Shivanjani Lal, Suruu [to begin] (2018). Installation image courtesy of the artist.
Located on the south-eastern edge of New South Wales, Bega Valley Regional Gallery (BVRG) is attentive to its geographic position – but the gallery’s current exhibition speaks to a more expansive understanding of what constitutes the southeast.
Titled Like This Incense Your Spirit Must Burn, the exhibition showcases the practice of Shivanjani Lal, a multidisciplinary Australian artist with Indo-Fijian ancestry. Lal works across video, installation, archival images, found materials, performance and ritual to create multisensory explorations of intergenerational trauma, grief and healing.
‘Bodies are landscapes,’ Lal told ArtsHub. Her exhibition draws on her family’s history as indentured labourers, and her own body – what it remembers, the marks it bears, how it has learned to move – is part of grounding that work. Her tattoos, which were inked by Melanesian artist Julia Mage’au Gray in memory of Lal’s grandmothers who both had tattoos, are not visible in the work itself, but Lal explained that they help form the connection between India, Fiji and Australia.
Shivanjani Lal, Palwaar (2019). Folded Sari, Haldi and archival photograph. Installation image courtesy of the artist.
Lal also activates space through ritual use of materials. Lal uses saris, brown paper, and even turmeric to mark space within gallery walls – and to engage the audience as participants. ‘I grew up in a Hindu family; all of our rituals involve covering the ground,’ she said. ‘By covering the floor, you lower your gaze to the floor. It’s a sort of invocation or bowing that I could never do but it asks people to try.’
The exhibition asks audiences to take part in remaking the archive. ‘Can you remember, or can you help me remember? There’s work that needs to be done in terms of acknowledgement and accountability, especially in Australia,’ Lal said. ‘Australia’s role in the Pacific during this period of time is not a joyous one, and enabled a lot of structural violence that’s still embedded in Fiji toward Indo-Fijian communities.’

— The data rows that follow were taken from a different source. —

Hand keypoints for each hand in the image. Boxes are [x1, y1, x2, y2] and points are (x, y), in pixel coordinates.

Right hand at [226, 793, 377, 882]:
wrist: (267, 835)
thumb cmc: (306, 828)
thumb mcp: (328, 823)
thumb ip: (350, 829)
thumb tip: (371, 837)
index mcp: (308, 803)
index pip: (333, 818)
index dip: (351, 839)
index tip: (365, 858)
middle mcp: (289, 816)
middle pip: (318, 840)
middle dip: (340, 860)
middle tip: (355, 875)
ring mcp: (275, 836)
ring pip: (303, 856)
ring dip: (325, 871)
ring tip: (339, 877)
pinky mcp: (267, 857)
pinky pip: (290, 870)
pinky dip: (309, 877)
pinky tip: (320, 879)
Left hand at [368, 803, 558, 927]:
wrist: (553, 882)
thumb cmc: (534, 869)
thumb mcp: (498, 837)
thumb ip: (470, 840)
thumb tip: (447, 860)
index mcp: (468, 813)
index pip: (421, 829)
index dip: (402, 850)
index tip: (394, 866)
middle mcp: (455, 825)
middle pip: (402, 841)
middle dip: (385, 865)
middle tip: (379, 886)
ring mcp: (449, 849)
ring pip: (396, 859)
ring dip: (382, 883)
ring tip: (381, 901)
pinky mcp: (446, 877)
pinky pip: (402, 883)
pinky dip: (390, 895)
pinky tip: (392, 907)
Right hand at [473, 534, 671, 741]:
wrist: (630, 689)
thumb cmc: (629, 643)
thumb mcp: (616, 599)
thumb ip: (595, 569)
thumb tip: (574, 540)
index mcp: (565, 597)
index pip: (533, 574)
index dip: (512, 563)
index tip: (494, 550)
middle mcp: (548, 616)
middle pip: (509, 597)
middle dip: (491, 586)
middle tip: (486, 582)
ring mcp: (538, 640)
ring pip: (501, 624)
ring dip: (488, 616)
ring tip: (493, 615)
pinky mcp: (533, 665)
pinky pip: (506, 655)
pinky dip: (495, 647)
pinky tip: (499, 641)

However, Lal is also anxious to define her work away from the current political climate in both Fiji and India – especially after spending the last couple of years researching in India, in which time Lal became more conscious of caste stratification and the growing power of the Hindu right. Lal renamed one work, initially called Pranam, to disrupt possible links to the Hindu right, and has been increasingly attentive to political complexities and power relations in India.
‘Because I’m culturally South Asian, I felt a responsibility to not be taking something. I think it’s easy to go somewhere and use people and not pay them correctly or ignore the sociopolitical situation … If I’m coming in from a position of privilege, how do I make work that either accounts for that or is able to navigate that in a way that reflects who I am?’ Lal asked herself.

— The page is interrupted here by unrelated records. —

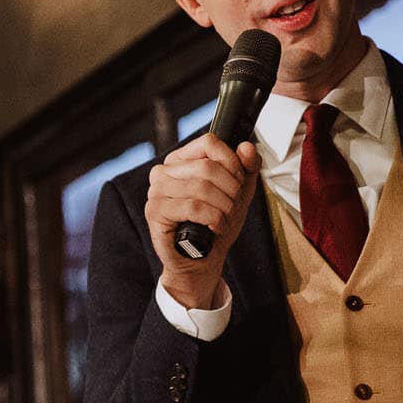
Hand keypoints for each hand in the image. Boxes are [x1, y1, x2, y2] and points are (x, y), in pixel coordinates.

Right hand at [146, 135, 261, 309]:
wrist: (203, 259)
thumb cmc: (216, 224)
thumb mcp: (239, 193)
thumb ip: (247, 167)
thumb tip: (246, 147)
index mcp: (181, 160)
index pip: (209, 142)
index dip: (231, 162)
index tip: (238, 183)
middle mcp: (164, 171)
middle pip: (208, 166)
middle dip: (230, 190)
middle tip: (232, 207)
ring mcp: (156, 191)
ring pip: (202, 187)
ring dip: (223, 207)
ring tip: (224, 219)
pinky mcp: (155, 211)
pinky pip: (193, 207)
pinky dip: (213, 219)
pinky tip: (214, 228)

Shivanjani Lal. Haldi stained archival photograph. Installation image courtesy of the artist.
Lal’s show, which includes work she has produced over the last three years, forms the third volume in the gallery’s South/East Interference series which seeks to reframe what it means for BVRG to be a ‘regional’ gallery.
‘I want to reframe the notion of “southeast” in terms of Australasia and introduce the idea of being part of Southeast Asia to our audience,’ said exhibition curator and gallery director Iain Dawson. ‘South/East Interference is about emphasising that the Bega Valley Regional Gallery program is not restricted, simplified or changed down a gear because of our physical location.’
‘Whether it’s through technology or cheap travel, we are all global citizens now; the regions aren’t backwaters – we are able to influence the agenda.’
South/East Interference Vol. III – Like This Incense Your Spirit Must Burn is open at Bega Valley Regional Gallery from 14 September to 9 November 2019.